Many of us are guilty of a cardinal cybersecurity sin: We reuse old passwords. In a 2025 survey of 2,300 adults, more than half of respondents said they recycled an existing password when updating accounts with companies that have disclosed data breaches.
But Apple wants to fix this bad habit by flagging and automatically updating compromised or weak passwords you’re using on websites and apps through its new Passwords app feature. The update was announced at the tech giant’s June developers conference.
Illustration: HuffPost; Photos: Apple
Following the release, you don’t have to manually update each password ― Apple can do it for you automatically for eligible accounts. You won’t need to sign into each individual app and waste time to do this.
In the developer demo shown at the conference, the iPhone showed a “Fix Passwords” button at the top that a user needed to tap to change multiple passwords in listed apps at once. Then Apple said it would use its artificial intelligence and Safari to update the password in the background, and let you know through an update that will state “Security upgraded.”
The Passwords app will do this through Apple’s processing system for artificial intelligence known as Private Cloud Compute, which says it will not retain any of your data, including via logging or for debugging.
The final version of this feature will not be released until the fall iOS 27 software update, but you can try the iOS 27 developer beta right now.
Bill Budington, a senior staff technologist for nonprofit digital rights group Electronic Frontier Foundation, said he is “cautiously optimistic” about this feature. “I would want to see how it’s implemented, and also what it looks like when it comes out,” he said.
And it’s not the only way you can protect your data in an app in the meantime. “We know the secure way to generate passwords. Those are built into password managers already,” Budington noted.
These password managers generate unique, random-looking passwords for new accounts, and store them all for you without having to remember each one. It’s also unclear yet how the new Apple feature will integrate with third-party password apps people already use.
And then there’s the larger question of trusting Apple’s AI to decide which passwords need an upgrade and what a strong password looks like.

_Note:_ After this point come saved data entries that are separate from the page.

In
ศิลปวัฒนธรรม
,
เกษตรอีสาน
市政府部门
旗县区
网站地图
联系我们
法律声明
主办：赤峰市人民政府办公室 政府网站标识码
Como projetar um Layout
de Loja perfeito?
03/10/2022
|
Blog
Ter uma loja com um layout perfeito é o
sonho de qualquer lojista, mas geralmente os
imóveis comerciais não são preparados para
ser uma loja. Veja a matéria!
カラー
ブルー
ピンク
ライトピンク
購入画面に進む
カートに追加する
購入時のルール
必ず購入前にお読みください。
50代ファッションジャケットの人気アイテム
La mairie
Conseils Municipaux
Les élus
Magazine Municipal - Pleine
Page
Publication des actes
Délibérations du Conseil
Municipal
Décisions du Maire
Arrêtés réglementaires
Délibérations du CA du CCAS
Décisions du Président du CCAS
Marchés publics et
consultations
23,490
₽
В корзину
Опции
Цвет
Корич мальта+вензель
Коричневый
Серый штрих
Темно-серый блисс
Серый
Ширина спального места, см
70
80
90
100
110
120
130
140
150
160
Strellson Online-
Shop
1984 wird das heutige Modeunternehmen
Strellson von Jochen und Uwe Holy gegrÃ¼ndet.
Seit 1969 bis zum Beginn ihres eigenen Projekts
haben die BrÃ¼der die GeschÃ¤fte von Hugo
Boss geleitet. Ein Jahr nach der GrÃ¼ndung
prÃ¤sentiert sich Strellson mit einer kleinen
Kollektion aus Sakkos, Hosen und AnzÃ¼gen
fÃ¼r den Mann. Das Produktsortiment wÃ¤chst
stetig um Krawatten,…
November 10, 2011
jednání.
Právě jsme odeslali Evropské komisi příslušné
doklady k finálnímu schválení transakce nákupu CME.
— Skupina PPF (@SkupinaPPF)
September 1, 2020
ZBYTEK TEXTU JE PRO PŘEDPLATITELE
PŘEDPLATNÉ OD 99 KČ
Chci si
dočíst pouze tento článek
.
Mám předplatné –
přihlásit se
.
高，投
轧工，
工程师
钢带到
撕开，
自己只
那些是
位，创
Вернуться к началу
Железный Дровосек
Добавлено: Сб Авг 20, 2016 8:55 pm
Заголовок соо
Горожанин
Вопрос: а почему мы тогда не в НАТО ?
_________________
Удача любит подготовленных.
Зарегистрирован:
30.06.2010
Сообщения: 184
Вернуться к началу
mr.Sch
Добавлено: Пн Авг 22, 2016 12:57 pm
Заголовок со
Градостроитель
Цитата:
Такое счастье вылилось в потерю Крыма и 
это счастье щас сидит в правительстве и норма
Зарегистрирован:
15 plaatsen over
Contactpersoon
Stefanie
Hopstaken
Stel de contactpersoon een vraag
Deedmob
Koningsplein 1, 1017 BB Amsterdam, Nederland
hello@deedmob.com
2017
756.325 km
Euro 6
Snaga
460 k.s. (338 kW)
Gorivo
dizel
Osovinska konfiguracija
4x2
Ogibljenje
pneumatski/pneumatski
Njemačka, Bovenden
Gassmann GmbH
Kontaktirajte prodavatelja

Apple defines a weak password as one that is “easily guessed or used multiple times,” but it remains to be seen how well it is at deciding what’s a weak or strong password. When AI creates a password, it’s not always the strong safeguard it’s supposed to be. In one PCMag test, Google Gemini generated weak passwords even when it was prompted to create strong ones.
But overall, this could be an important step forward for people who use the same password on every app. “If you have the same password on five different sites, and even one of them implements bad security … then all five sites are vulnerable to attacks using those credentials,” Budington explained about why reusing passwords is so insecure.
“If people are using this because they were not using anything else before, I think that’s definitely a huge improvement,” he said.